Once wired up, we can test it. Here I've entered an "Invalid" value and we can also see the effect of the hint:

Screenshot of the validator showing the error message and hint

Calling a REST Function from Your Asynchronous Validator

Now that we have wired up and tested the basic principle let's move on to doing something realistic that involves calling a RESTful backend to check the proposed value against the list of names that have been registered already.  This uses a technique that I've discussed before in a different context: the REST Helper API. This API is the same one that is used in Action Chains to make REST calls and we can use it directly from our validator code.  Here's the amended version of the Page Module which shows this. 
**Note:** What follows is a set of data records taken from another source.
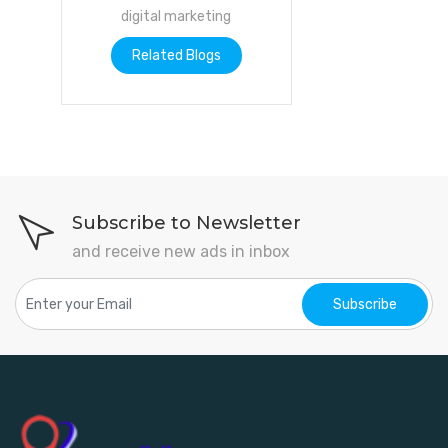
digital marketing
Related Blogs
Subscribe to Newsletter
and receive new ads in inbox
Subscribe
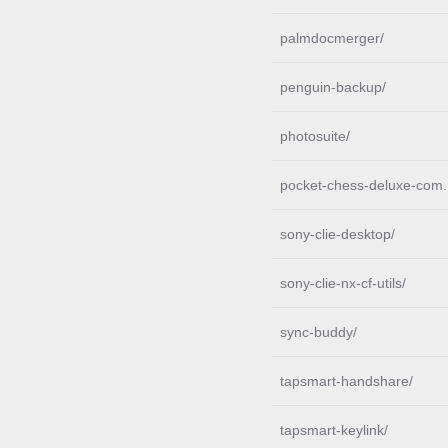
palmdocmerger/
penguin-backup/
photosuite/
pocket-chess-deluxe-com.
sony-clie-desktop/
sony-clie-nx-cf-utils/
sync-buddy/
tapsmart-handshare/
tapsmart-keylink/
define(['vb/helpers/rest'], function(Rest) {
  'use strict';

  var PageModule = function PageModule() {};
  
  PageModule.prototype.ayncValidatorsForPlayerName = function(){
    var validatorArray = [];
    validatorArray.push(this.createNameCheckValidator());
    return validatorArray;
  }
  
  
  PageModule.prototype.createNameCheckValidator = function(){
   return  {
    validate: function(value){
     return new Promise(function(resolve, reject){
      var endpoint = Rest.get('businessObjects/getall_Player');
       endpoint.requestTransformationOptions({
        filter: {criteria: [{
         attribute: 'playerName',
         op: '$eq',
         value: value}]}});
       var resultCallback = endpoint.fetch();
       resultCallback.then(function(payload){
        if (payload.response.status === 200){
         if (payload.body.count > 0){
          reject({summary:'Sorry cannot use ' + value,
                  detail:'This name is already in use, try another'});
         }
         else {
          resolve();
         }
        }
       });
      }
     );
    },
    hint: Promise.resolve('Choose a name that the fans can identify with')               
   };
  };

  return PageModule;
});

To examine the differences:

  1. The define() block now imports the vb/helpers/rest class under the alias of Rest.  This is what allows us to make calls to defined service endpoints
  2. Inside the Promise creates for the validate function we use Rest.get() to get a reference to the endpoint we want to query (this must already be mapped as a service or Business Object in Visual Builder, you can't use a URL here directly).  This approach looks up the correct endpoint information for you and takes care of applying any authentication if required.
  3. I setup the filter that I want on the endpoint.  How you do this will vary depending on the service, but in my case I'm using a Business Object so I can express this in exactly the same way as I would in an action chain or and Service Data Provider definition. In this example, to check for uniqueness I'm asking for any rows that match the requested value already. 
  4. Next we call the fetch() function on the endpoint which makes the asynchronous call and provides ne with a promise to wait on for the result.
  5. In the then() function of the callback promise we can check the actual results. In this case, if there is more than zero instances of the value then that shows that this would be a duplicate and so we call reject
  6. Notice that the reject call in this case is passing a summary as well as a detail value to provide an improved error message.

With this new version, here's the result: 

Hopefully you'll find this pattern to be useful.  If you are using Business Objects as your backend then I'd still recommend switching on the field level unique flag to ensure data consistency in cases where multiple users make simultaneous changes.